Work to do: Gather every line in the records below that contains the string "darkgreen" and copy each one. Case counts.

Supplied data:

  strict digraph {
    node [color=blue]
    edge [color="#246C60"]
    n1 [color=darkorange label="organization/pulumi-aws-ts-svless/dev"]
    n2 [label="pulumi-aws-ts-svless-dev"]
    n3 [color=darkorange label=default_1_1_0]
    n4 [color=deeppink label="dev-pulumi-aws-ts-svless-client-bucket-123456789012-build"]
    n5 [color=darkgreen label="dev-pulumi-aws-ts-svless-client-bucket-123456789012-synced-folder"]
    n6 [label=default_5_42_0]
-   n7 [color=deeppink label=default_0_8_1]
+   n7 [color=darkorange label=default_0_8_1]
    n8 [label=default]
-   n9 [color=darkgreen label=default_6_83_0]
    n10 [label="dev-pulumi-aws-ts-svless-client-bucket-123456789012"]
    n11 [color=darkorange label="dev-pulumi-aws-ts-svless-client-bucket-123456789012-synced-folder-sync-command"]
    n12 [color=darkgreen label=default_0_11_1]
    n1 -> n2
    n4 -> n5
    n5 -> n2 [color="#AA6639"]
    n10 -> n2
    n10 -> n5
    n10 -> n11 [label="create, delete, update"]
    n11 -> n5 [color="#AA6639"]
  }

--

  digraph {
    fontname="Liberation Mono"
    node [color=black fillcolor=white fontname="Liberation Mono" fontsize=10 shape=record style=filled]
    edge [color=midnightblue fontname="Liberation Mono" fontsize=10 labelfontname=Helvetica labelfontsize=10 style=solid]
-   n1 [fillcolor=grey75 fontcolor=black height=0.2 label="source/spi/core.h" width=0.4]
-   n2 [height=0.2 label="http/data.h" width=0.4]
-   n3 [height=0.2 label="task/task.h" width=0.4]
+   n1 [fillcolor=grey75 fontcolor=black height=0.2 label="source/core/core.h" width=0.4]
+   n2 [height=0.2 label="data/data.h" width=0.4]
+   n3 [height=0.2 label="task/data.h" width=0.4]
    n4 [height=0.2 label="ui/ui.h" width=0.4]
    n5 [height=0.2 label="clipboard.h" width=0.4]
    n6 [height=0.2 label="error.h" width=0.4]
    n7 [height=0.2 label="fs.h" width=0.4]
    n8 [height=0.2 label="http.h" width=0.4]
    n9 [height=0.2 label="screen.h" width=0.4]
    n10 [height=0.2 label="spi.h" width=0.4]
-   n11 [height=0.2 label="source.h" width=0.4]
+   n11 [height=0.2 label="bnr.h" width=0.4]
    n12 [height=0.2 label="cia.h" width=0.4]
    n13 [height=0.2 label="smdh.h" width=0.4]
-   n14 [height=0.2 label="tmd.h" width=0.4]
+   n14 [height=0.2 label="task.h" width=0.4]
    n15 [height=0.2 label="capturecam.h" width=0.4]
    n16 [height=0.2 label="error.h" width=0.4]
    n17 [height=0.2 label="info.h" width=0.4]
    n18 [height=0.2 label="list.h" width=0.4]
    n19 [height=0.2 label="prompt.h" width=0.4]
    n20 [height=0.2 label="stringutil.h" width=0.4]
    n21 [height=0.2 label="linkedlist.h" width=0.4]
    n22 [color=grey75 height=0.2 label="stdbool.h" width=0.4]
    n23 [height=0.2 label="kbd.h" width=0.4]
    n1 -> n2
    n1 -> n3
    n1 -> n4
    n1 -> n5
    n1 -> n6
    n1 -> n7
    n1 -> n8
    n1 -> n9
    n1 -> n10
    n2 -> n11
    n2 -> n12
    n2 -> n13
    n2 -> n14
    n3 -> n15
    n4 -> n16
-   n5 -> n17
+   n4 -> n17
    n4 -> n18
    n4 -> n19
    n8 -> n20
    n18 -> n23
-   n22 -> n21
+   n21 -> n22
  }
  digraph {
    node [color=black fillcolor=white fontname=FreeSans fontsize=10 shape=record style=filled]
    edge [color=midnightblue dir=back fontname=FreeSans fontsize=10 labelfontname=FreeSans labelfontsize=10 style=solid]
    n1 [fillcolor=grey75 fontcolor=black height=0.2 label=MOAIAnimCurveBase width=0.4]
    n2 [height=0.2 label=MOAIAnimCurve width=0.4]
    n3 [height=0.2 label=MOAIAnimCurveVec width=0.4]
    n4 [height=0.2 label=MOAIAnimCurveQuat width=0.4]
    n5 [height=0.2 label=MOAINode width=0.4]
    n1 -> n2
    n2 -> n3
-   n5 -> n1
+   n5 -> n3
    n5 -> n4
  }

Solution to the exercise:
    n5 [color=darkgreen label="dev-pulumi-aws-ts-svless-client-bucket-123456789012-synced-folder"]
-   n9 [color=darkgreen label=default_6_83_0]
    n12 [color=darkgreen label=default_0_11_1]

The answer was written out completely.